**Material provided:**
╭──

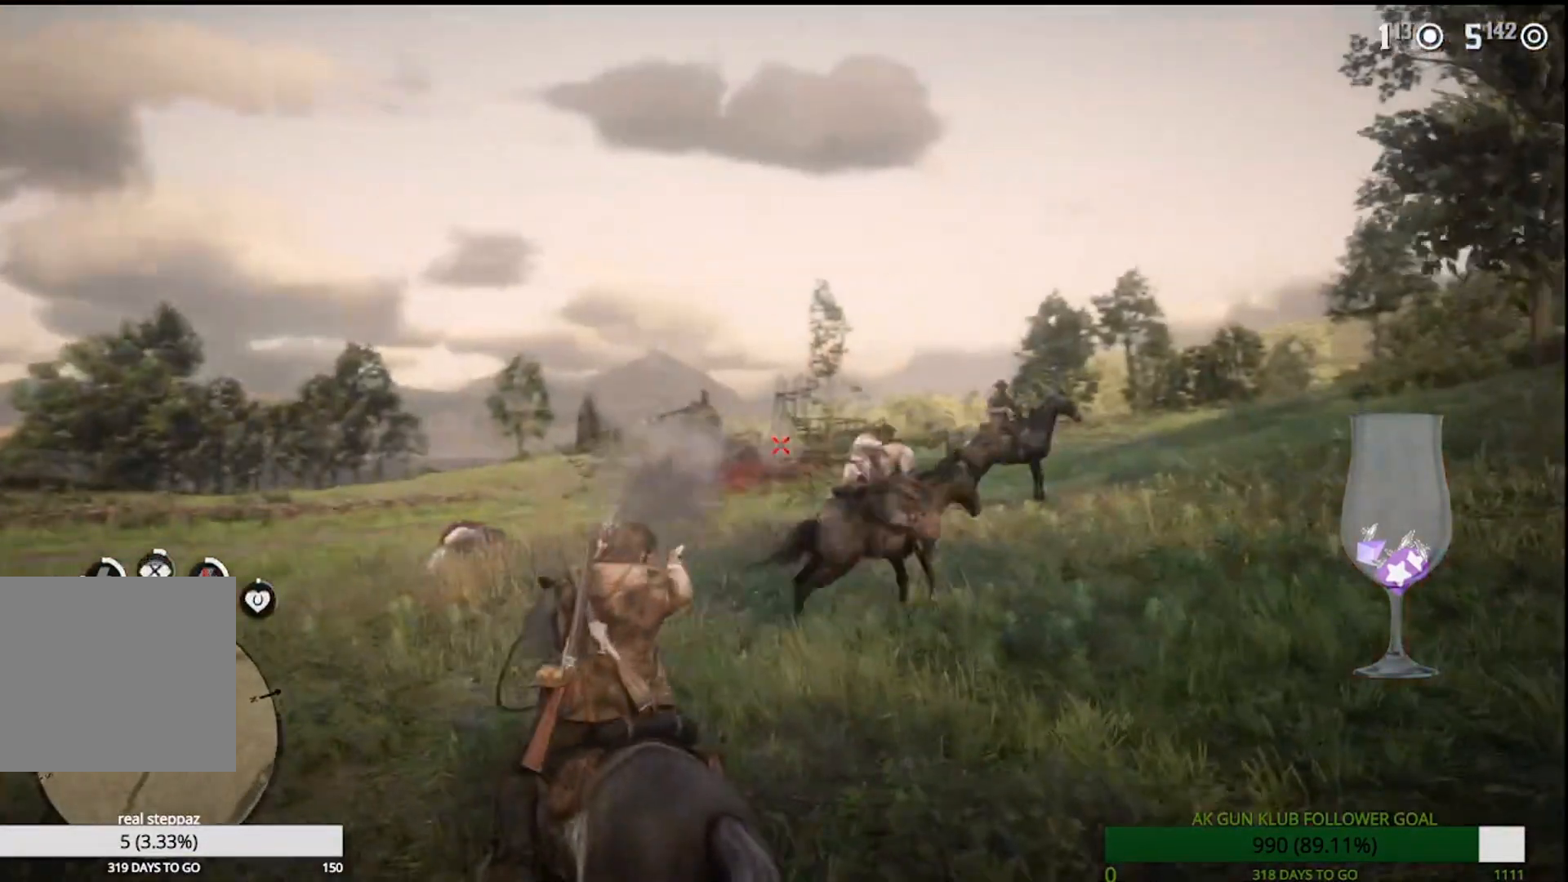
{"dt_ms": 500, "buttons": ["L2"], "left_stick": "up", "right_stick": "center"}
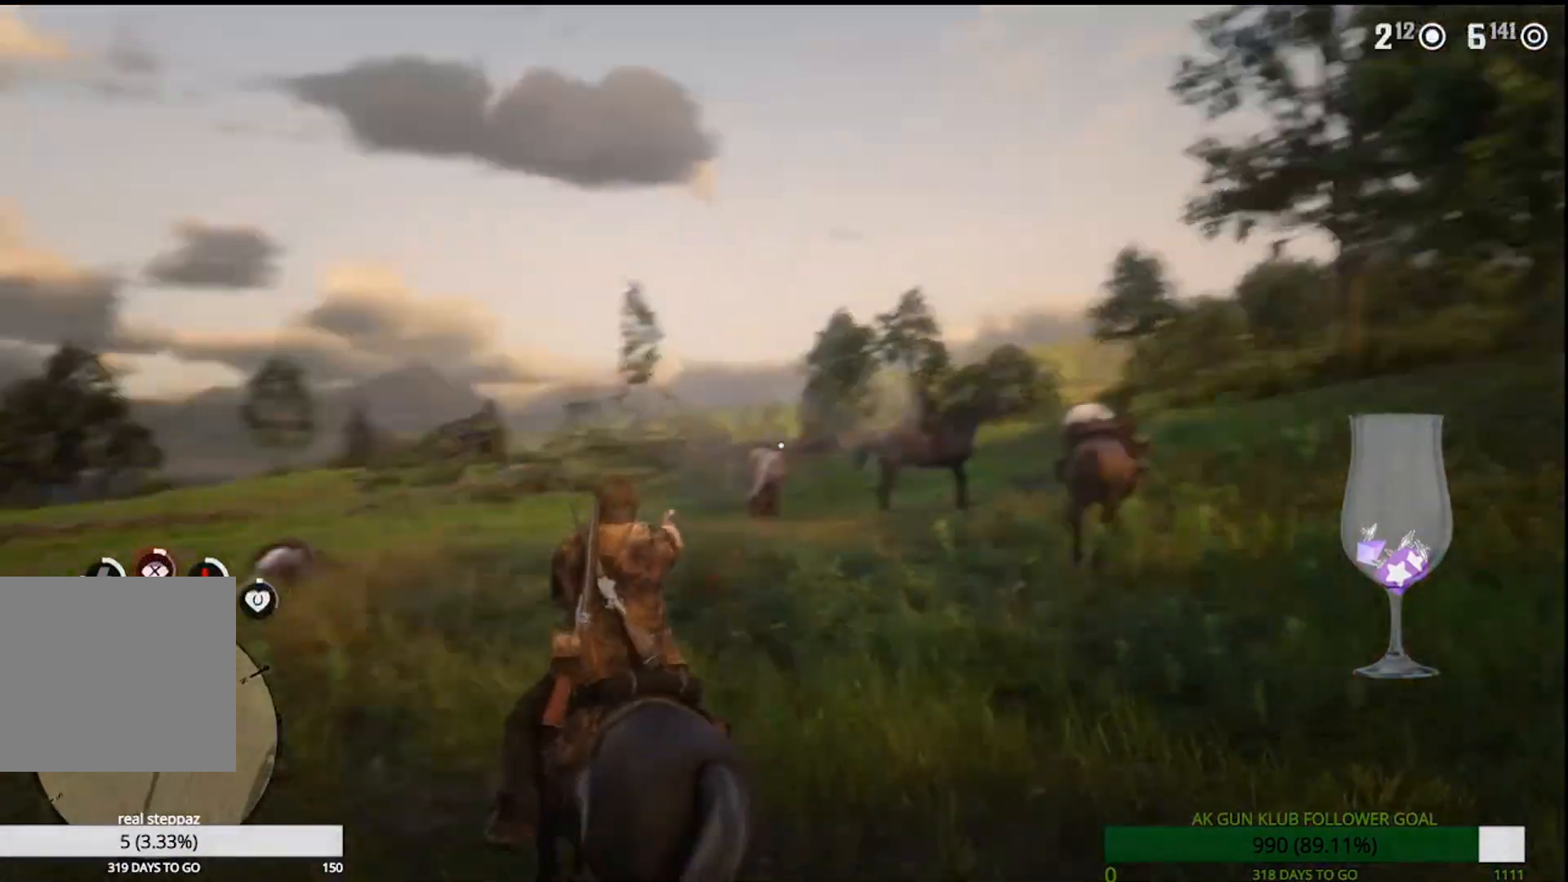
{"dt_ms": 500, "buttons": ["L2", "R1", "R2"], "left_stick": "up", "right_stick": "center", "events": [[283, "R1", "down"], [283, "R2", "down"]]}
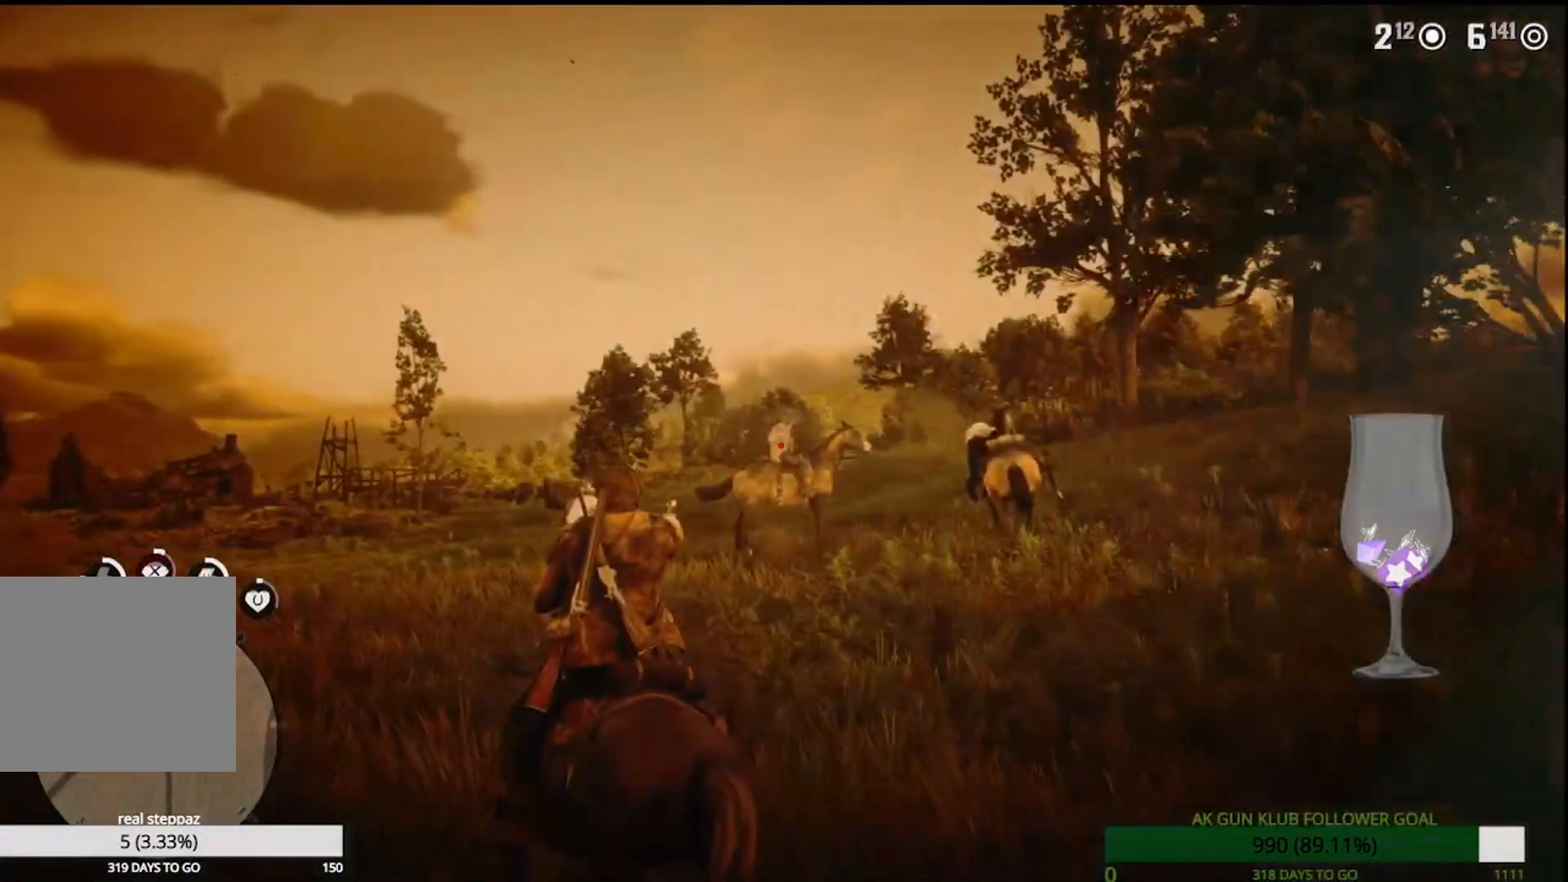
{"dt_ms": 500, "buttons": ["L2"], "left_stick": "right", "right_stick": "down-right"}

╰──

**Task brief:**
Return all the data above as written, leaving out only the pictures.

**Task response:**
{"dt_ms": 500, "buttons": ["L2"], "left_stick": "up", "right_stick": "center"}
{"dt_ms": 500, "buttons": ["L2", "R1", "R2"], "left_stick": "up", "right_stick": "center", "events": [[283, "R1", "down"], [283, "R2", "down"]]}
{"dt_ms": 500, "buttons": ["L2"], "left_stick": "right", "right_stick": "down-right"}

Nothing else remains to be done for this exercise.